Я прошу сиделку оставить нас и осматриваюсь в палате. За те сорок восемь часов, что я не был здесь, ничего, конечно же, не изменилось. Мама по-прежнему не открыла глаза, не улыбается, не треплет за волосы, будто мне снова шесть. Не шелохнется. Трубок, торчащих из ее тела, меньше не стало. А мониторы все так же издают монотонный писк, который и без черепно-мозговых травм вводит в коматозный ступор. И я бы даже лег рядом. Забил на всех большой и толстый и остался здесь, с ней, если бы не слышал в голове ее голос.
Мой взгляд скользит по ее безмятежному лицу, по тонким рукам, лежащим поверх больничного одеяла, и потускневшим волосам, за которыми она так трепетно следила. Сильно в глубине души я радуюсь, что Краснов все же выгнал меня с тренировки, и я приехал сюда. Потому что я все чаще стал избегать этих поездок. Потому что я заблудился в своих мыслях и в собственном доме. Потому что эти три месяца оказались похожи на бесконечный бег в темном туннеле, в конце которого вот-вот погаснет свет.
Как рассказал мне интернет, принято считать, что люди выбираются из коматоза до пяти недель. Все остальное — сценарии для фантастических фильмов. Мама без сознания уже тринадцать. Кома четвертой степени, три остановки сердца и реанимация. Самый вероятный прогноз — смерть, если по-человечески и без заумных терминов.
Сейчас ее жизнь, если это можно так назвать, напрямую зависит от машин. Ее пичкают препаратами, чтобы поддерживать работу организма. С ней делают упражнения, над ней проводят тесты, как над лабораторной крысой.
И все из-за одного ублюдка.
Который не ответил за дерьмо, что сотворил. И не ответит, судя по тому, что всем насрать.
Со злости мну стебли ее любимых роз, царапая руки шипами. И зачем я вообще таскаю в больницу цветы? Кстати о них. Скосив взгляд к окну, за которым сгущаются тучи, я замечаю очередной букет цветущей травы, которая даже не пахнет — я уже проверял. В прошлый раз ни сиделка, ни медсестра так и не признались, кто передал веник, а я им откровенно и безрассудно угрожал. Их толстокорую совесть оказалось не пронять, хотя вообще-то я имею право знать, так ведь? Не папашка же заказывает из Израиля?
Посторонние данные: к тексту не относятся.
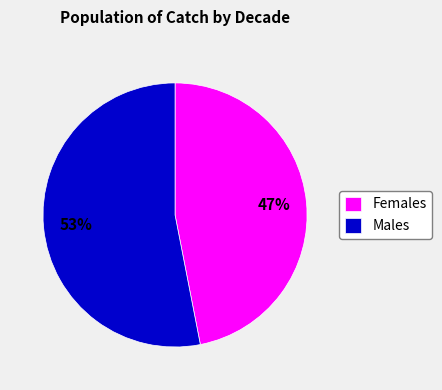

To the nearest percent, what is the difference between the Females and Males slice percentages?

6%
Сжав кулаки, чтобы снова не начать с ходу на всех орать, я как раз направляюсь в сестринскую, когда в конце коридора замечаю знакомого лечащего врача и…
Ланска́я? Какого?
Наши взгляды скрещиваются, как рапиры. Секунда-две на понимание, и сучка пугается — издалека замечаю, как округляются у той глаза, как она пятится-пятится назад.
Струсила?
Я будто в замедленной съемке вижу, что она разворачивается, прячется в худи и топит в сторону лестницы, а меня резко бросает вперед. Я не обращаю внимания на слова медсестер, не здороваюсь с врачом. Бегу, мчу за ней. Через дверь. Вниз два пролета. Ловлю тень. Силуэт. Торможу за руку, сдергиваю капюшон и смотрю в бесстыжие глаза. Серые, как грязный асфальт.
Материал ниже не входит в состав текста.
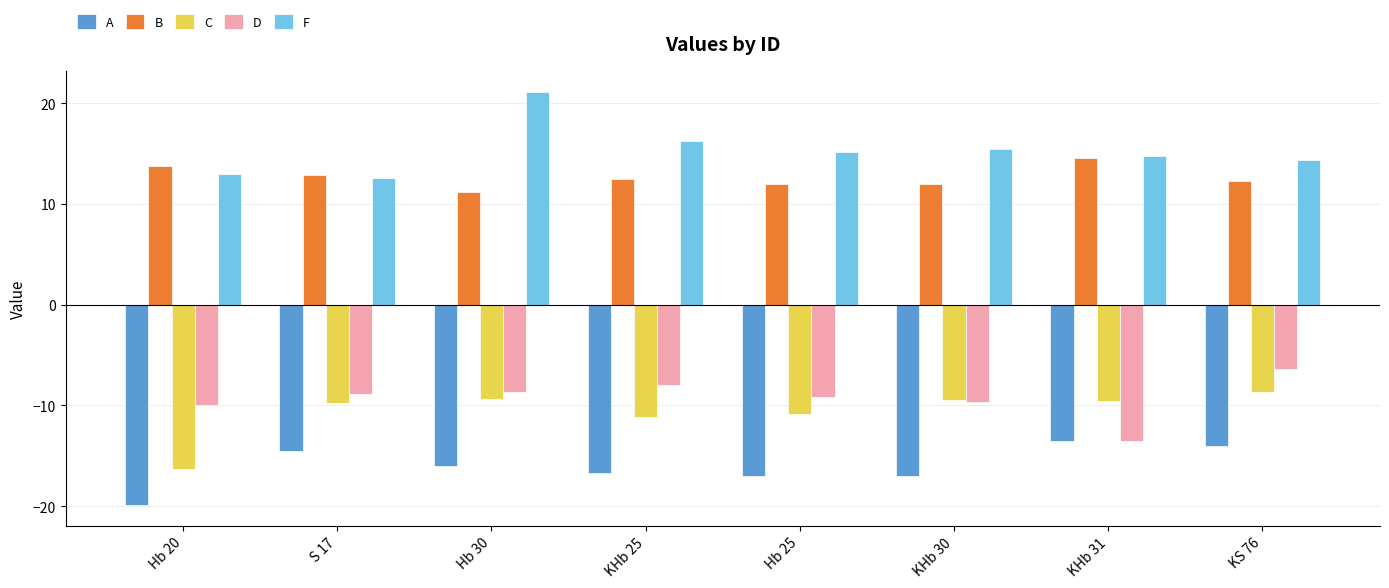

Count the number of data series in this chart.

5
— Отпусти, иначе буду кричать, — тихо, сквозь зубы выдает с рычанием.
— Кричи, сколько влезет.
И желательно изо всех сил.
Глава 3
Ян
🎶
— Отпусти, — повторяет, дерзко вскинув подбородок. Скалится, рычит, как дикий зверек, которого поймали в капкан, и выдыхает отчаяние.
И вот это девчонка? Раньше хотя бы в платьях бегала, можно было отличить от пацана, а сейчас… На голове мочалка, брови неровные — одна шире другой. Она не накрашена, и я отчетливо вижу дурацкие веснушки, рассыпанные по ее лицу. Еще и губы покусанные сухие.
Она ловит мой взгляд, когда я как раз смотрю на них. Что-то бормочет, двигая ими, а я злюсь и сильнее стискиваю ладонь на ее запястье. Желание сломать Ланскую, оставить на ней отметины до одурения растет — я это не контролирую. Кожа под моими пальцами желтеет, чтобы потом покраснеть.
— Больно, — бормочет так тихо, что я почти читаю это по ее губам, которые она снова кусает.
— Да ладно? — закипаю я.
Она дергается, пытается вырваться на свободу и со свирепым взглядом, который блестит в полутьме, замахивается мне по лицу другой ладонью.
— Совсем страх потеряла? — Я заламываю обе ее руки за спиной, и Ланская врезается в меня грудью, которую, судя по ощущениям, она все же где-то потеряла.